After establishing satisfactory reproducibility, we studied the in vivo features of a single siRNA-aNP18 dose in mice. Using the same method that we applied for the prototype aNP, we radiolabeled a siRNA with 89Zr, followed by integration into aNP18 (Fig. 1i). 24 hours following intravenous administration into nine mice (at a dose of 8 µCi/mouse), we sacrificed the mice and subjected different tissues to gamma counting (Fig. 4f). For this specific aNP formulation, we observed a relatively strong bone marrow accumulation and an approximately 3-fold higher uptake in the spleen. As many myeloid cells, including myeloid progenitor cells, migrate from the bone marrow to the spleen, we deem the high splenic uptake to be beneficial. The comparably high liver uptake, which we found to be lower than for control LNPs (Fig. 1m), and kidney accumulation, must be taken into consideration and carefully monitored. We therefore measured the liver enzymes alanine transaminase (ALAT) and aspartate aminotransferase (ASAT), as well as the kidney toxicity markers creatinine and blood urea nitrogen (BUN) (Fig. 4g). In line with the liver and kidney toxicity data, ELISA did not uncover immune activation following a single siRNA-aNP administration (at a dose of 0.5 mg/kg) (Fig. 4h). We measured low tumor necrosis factor alpha (TNFα) and interleukin-6 (IL-6) concentrations comparable to those observed in mice that received intravenous PBS, and significantly lower than the TNFα and IL-6 concentrations following intraperitoneal LPS (0.5 mg/kg) administration, used as positive control.

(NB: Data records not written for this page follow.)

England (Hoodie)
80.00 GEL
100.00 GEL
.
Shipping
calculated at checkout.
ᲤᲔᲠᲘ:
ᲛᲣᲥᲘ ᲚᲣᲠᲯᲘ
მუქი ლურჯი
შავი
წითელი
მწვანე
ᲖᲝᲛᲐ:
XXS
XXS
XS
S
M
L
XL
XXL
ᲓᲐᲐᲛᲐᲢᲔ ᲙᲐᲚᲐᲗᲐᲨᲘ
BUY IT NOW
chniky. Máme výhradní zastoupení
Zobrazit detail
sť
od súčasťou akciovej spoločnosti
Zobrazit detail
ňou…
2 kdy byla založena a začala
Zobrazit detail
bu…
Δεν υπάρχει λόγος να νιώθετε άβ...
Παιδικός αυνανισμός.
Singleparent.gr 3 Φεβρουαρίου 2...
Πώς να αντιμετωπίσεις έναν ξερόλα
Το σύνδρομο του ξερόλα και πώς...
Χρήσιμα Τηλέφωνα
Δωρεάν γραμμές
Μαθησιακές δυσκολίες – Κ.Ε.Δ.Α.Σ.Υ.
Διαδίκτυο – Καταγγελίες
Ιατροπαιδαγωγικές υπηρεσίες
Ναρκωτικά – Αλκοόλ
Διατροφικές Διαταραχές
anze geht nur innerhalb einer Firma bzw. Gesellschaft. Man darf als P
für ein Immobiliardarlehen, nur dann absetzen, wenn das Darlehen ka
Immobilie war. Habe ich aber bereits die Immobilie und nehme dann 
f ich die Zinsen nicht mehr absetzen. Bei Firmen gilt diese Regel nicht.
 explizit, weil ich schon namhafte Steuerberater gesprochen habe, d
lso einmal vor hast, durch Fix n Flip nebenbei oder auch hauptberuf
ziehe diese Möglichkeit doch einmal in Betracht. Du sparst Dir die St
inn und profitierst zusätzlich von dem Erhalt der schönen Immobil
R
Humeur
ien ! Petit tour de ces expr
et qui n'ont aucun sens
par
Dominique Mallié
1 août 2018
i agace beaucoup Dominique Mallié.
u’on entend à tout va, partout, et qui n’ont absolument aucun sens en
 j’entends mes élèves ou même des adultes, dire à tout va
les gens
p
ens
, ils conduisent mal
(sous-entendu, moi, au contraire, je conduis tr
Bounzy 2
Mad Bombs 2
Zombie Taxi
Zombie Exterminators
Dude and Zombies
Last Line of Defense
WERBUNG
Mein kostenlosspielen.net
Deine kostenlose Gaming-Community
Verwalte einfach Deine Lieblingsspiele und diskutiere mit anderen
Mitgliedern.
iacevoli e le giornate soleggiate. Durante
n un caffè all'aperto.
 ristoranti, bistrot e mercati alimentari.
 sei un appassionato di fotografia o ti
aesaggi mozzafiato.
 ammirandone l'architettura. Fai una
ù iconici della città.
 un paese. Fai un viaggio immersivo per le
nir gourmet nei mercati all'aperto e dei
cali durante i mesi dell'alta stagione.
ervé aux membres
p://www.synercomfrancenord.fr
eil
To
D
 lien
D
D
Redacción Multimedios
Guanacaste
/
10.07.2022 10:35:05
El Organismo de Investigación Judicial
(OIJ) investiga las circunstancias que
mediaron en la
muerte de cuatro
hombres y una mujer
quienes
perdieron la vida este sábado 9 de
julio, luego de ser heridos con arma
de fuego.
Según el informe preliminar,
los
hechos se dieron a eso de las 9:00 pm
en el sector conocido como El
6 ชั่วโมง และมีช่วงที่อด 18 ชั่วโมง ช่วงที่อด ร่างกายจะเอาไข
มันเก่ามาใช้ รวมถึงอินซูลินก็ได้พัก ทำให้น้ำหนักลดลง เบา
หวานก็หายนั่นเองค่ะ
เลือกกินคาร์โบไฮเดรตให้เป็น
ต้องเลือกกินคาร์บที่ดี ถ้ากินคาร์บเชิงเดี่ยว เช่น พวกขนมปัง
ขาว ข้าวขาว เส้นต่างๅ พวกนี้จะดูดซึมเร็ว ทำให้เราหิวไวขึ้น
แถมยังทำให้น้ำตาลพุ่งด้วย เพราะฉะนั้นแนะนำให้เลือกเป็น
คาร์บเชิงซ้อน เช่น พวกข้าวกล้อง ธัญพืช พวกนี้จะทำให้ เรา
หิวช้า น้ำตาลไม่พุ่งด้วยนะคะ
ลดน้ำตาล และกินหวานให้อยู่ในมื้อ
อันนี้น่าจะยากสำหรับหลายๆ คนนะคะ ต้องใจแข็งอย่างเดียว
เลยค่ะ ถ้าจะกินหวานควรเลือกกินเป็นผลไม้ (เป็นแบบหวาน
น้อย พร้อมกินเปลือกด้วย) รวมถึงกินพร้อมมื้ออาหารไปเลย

Finally, we evaluated aNP18’s potential for functional gene silencing of Src homology region 2 domain-containing phosphatase-2 (SHP2). SHP2 is a widely studied therapeutic target in oncology, for example in metastatic breast cancer27. Relevant to the current study and using conditional knockout mouse models, Christofides et al. implicated SHP2 in myeloid cell-driven immunosuppression of the tumor microenvironment28. We established an aNP18 formulation containing siRNA against SHP2, which we refer to as siRNASHP2-aNP18. We first evaluated siRNASHP2-aNP18’s functionality on murine bone marrow-derived macrophages ex vivo and found dose-dependent silencing effects (Fig. 4i). Finally, we conducted an in vivo silencing study and applied siRNASHP2-aNP18 intravenously in C57/BL6 mice (n = 5 per group) inoculated with B16F10 cells according to the regimen depicted in Fig. 4j. Although SHP2 gene silencing varied between individual mice, RT-qPCR disclosed a trend towards a 3-fold reduction in SHP2 mRNA content (Fig. 4k), indicative of the aNP platform’s therapeutic potential.